Based on this quantification, samples containing a higher fraction of heat-labile INPs show values close to 1, while samples containing a lower fraction show values close to 0. Respective results are discussed in Sect. 3.4.

2.2.8 Back-trajectory calculations, satellite remote sensing data and meteorological parameters

In order to locate potential INP sources, the HYbrid Single-Particle Lagrangian Integrated Trajectory (HYSPLIT; Stein et al., 2015) model was used to calculate 5 d air mass backward trajectories for selected times. GDAS1 (Global Data Assimilation System; 1^∘ latitude/longitude; 3-hourly) meteorological fields from the National Centers for Environmental Prediction (NCEP) were used as input data of the back-trajectory calculation. Trajectories were initiated at the coordinates of VRS ($\mathrm{81}{}^{\circ }{\mathrm{36}}^{\prime }$ N, $\mathrm{16}{}^{\circ }{\mathrm{40}}^{\prime }$ W) 50 m above ground level every 3 h. This low starting height is justified by an almost constant inversion height at about 100 m and another about 230 m (Gryning et al., 2022).

Sea-ice concentration maps along the path of the back trajectories were derived from the ASI sea-ice concentration product from the University of Bremen (available at https://data.seaice.uni-bremen.de/amsr2/asi_daygrid_swath/n6250/, last access: 30 April 2022; Spreen et al., 2008). The daily sea-ice concentration maps have a grid resolution of 6.25 km.

Meteorological parameters such as wind direction, wind speed, relative humidity, surface temperature, pressure, radiation and snow depth are measured continuously at VRS (available at https://villumresearchstation.dk/data, last access: 1 June 2022). The snow depth was studied and used to distinguish between months with differing snow cover (see Sect. 3.1 and 3.4). All aforementioned meteorological parameters were investigated in a case study (See Sect. 3.5). In addition, high, medium, low and total cloud cover; cloud base and boundary layer height; total column cloud liquid and ice water content; and total precipitation were retrieved from ERA5 reanalysis (Hersbach et al., 2018). Data were then linearly interpolated to the coordinates of VRS and are discussed in the same section.

## [Data segment]

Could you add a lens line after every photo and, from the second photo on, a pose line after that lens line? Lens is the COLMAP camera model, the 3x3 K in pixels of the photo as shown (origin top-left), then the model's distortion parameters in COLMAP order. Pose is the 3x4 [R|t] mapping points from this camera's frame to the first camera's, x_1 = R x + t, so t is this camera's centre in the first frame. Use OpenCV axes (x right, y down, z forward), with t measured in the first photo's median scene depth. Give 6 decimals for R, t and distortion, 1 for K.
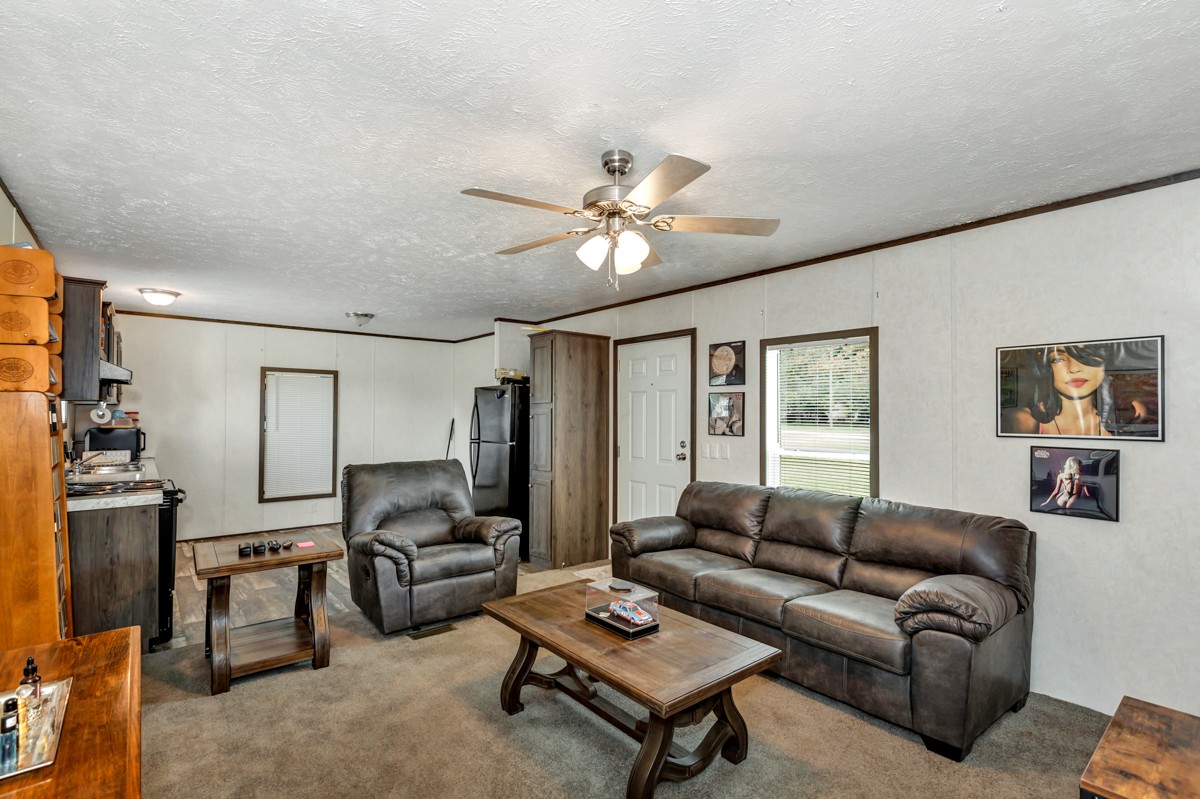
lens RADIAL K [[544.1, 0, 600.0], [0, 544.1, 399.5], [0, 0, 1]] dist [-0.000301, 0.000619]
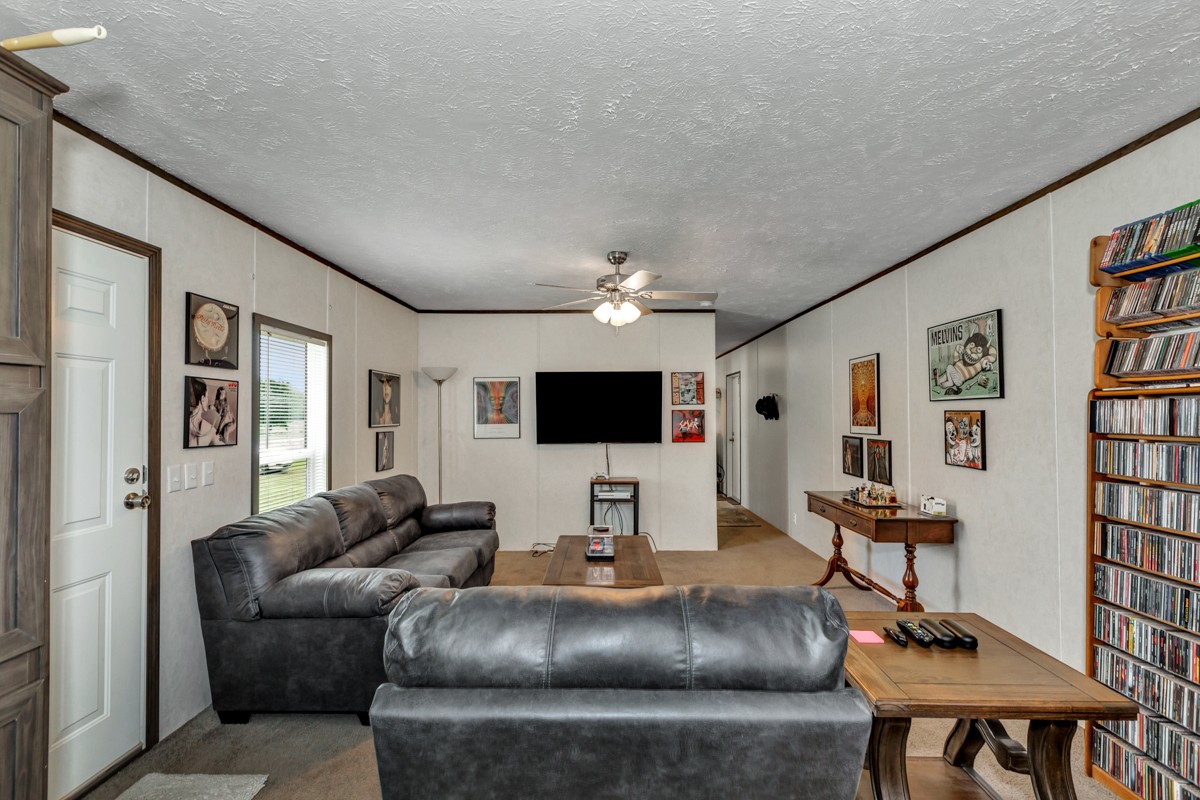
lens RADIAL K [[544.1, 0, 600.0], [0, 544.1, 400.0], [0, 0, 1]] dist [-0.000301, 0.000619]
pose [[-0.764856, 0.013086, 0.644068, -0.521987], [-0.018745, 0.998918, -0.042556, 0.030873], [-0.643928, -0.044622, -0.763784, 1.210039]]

## [Exercise set]
a. Retype the part of the excerpt on back-trajectory and meteorological data that starts with "Based on this" and goes on through "discussed in Sect. 3.4.", word for word.
b. Extend the excerpt on air mass back trajectories and meteorological data past its final sentence.

## [Answers by item]
a.
Based on this quantification, samples containing a higher fraction of heat-labile INPs show values close to 1, while samples containing a lower fraction show values close to 0. Respective results are discussed in Sect. 3.4.

b.
2.2.9 Cloud-ice fraction from satellite data for case study

For a case study we used cloud-ice fractions derived from satellite data, namely the CALIPSO Lidar Level 2 Vertical Feature Mask (VFM) Version 4.20. In this product, to determine the cloud phase, the ratio between the depolarization ratio and attenuated backscatter is used (Hu et al., 2007, 2009; Avery et al., 2020).

Following Villanueva et al. (2021), for each day of the examination period, which included all of April 2019 and 2020, we merged both the ascending and descending overpasses temporally from 00:00 to 24:00 UTC. Only the top cloudy pixels from each instant vertical profile were included. Using the temperature at cloud top, we assigned each pixel to a 3 K temperature bin between −42 and 3 ^∘C. We regridded all three products to a $\mathrm{2}{}^{\circ }\times \mathrm{30}{}^{\circ }$ (lat × long) grid by averaging the binary cloud-phase flags contained inside each grid box.

3 Results and discussion

3.1 Atmospheric INP concentrations in the Arctic

A time series of atmospheric INP concentrations at three different selected temperatures (i.e., at −12, −16 and −20 ^∘C) is shown in Fig. 1 (the full spectra of all samples are shown in Fig. S4 in the Supplement). The gray-shaded areas in Fig. 1 indicate the period when the snow depth at VRS was below 0.8 m, which was used as the threshold to indicate beginning and end of the snow melt season. Hereafter, the time period with a snow depth below the threshold is referred to as quasi-snow-free months, while the remaining period is called snow-covered months (a time series of the snow depth can be seen in Fig. S5 in the Supplement). At −12 and −16 ^∘C, a clear seasonal cycle is observed, where comparably high N_INP are found in the quasi-snow-free months and lower N_INP in the snow-covered months. This is in line with results shown in several previous studies (Wex et al., 2019; Šantl Temkiv et al., 2019; Creamean et al., 2018). N_INP at these three temperatures span between 1 to 2 orders of magnitude between the 10th and 90th percentile (see Table 1), with the variability higher at higher temperatures and lower at lower temperatures.

Table 1 Percentiles of N_INP (10th to 90th) at −12, −16 and −20 ^∘C for the whole period, quasi-snow-free months and snow-covered months, respectively.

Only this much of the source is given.